対北朝鮮であらゆる選択肢 米、圧力路線鮮明に
来日中のティラーソン米国務長官と安倍晋三首相、岸田文雄外相の会談は、対北朝鮮政策が最大の焦点となった。ティラーソン氏は﹁あらゆる選択肢がテーブルの上にある﹂と表明し、武力行使も選択肢に入れながら﹁圧力路線﹂に軸足を移す構えを鮮明にした。挑発行動を続ける北朝鮮との間で緊張感が高まるのは避けられず、日米韓の連携が試される。
﹁過去20年間努力してきたが、北朝鮮の非核化は失敗した。脅威は増大しており、違うアプローチが必要だ﹂。ティラーソン氏は16日の日米外相会談後の記者会見でこう断じた。過去の政権とはいえ、米政府高官が外交政策を﹁失敗﹂と表現するのは異例だ。

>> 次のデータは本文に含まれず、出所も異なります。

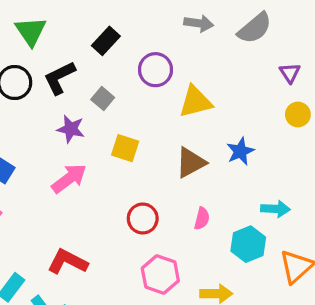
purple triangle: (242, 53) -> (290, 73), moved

北朝鮮の核危機は、1993年に北朝鮮が核拡散防止条約︵NPT︶脱退を表明したころから顕在化した。20年あまり前のことだ。当時のクリントン政権は翌94年、北朝鮮が核開発を凍結する見返りに軽水炉の提供を受ける米朝枠組み合意をまとめた。続くブッシュ政権も当初は圧力路線だったが、後にテロ支援国家の指定解除など対話路線に転じた。
オバマ政権は北朝鮮による核放棄の取り組みを待つ﹁戦略的忍耐﹂の方針を掲げたが、北朝鮮に核・ミサイル開発の時間的猶予を与える結果に終わった。トランプ政権は北朝鮮にこれ以上の核開発や弾道ミサイルの発射を思いとどまらせるにはより強い圧力が不可欠との立場を取る。
ティラーソン氏は会談で岸田氏に見直しの方向性を説明。続く首相との会談も1時間あまりに及んだ。ただ、見直しの具体策については、岸田氏は会見で﹁しっかり擦り合わせができた﹂と述べるにとどめ、内容は明らかにしなかった。
想定される最も強硬な選択肢が軍事面での対応だ。米メディアによると、米政府内では北朝鮮への武力行使や金正恩︵キム・ジョンウン︶体制の転換も選択肢に含めて政策見直しが進んでいる。
武力行使では米本土を射程に収める大陸間弾道ミサイル︵ICBM︶の発射実験を北朝鮮が宣言した場合、関連する軍事施設を限定的に空爆する案などが浮上。体制転換は、ブッシュ政権下の2003年にイラク戦争でサダム・フセイン政権を転覆させたケースなどが念頭にある。
こうした圧力強化には日米韓の擦り合わせが欠かせない。トランプ政権の出方をうかがうように北朝鮮は今月6日の4発の弾道ミサイル発射について﹁在日米軍が標的﹂と宣言し、揺さぶりをかけている。日米両政府は外務・防衛担当閣僚協議︵2プラス2︶を早期に開く方向で調整。米側の政策見直しを踏まえて抑止力の強化策の検討を急ぐ考えだ。
一方、韓国では5月に予定する大統領選での革新系野党の優勢が鮮明で、次期政権は北朝鮮との対話路線を取る可能性が高い。有力候補は日本や米国との防衛協力にも後ろ向きとされる。トランプ政権の圧力路線と一線を画すことになれば、北朝鮮が日米韓の足並みの乱れをついてくる可能性がある。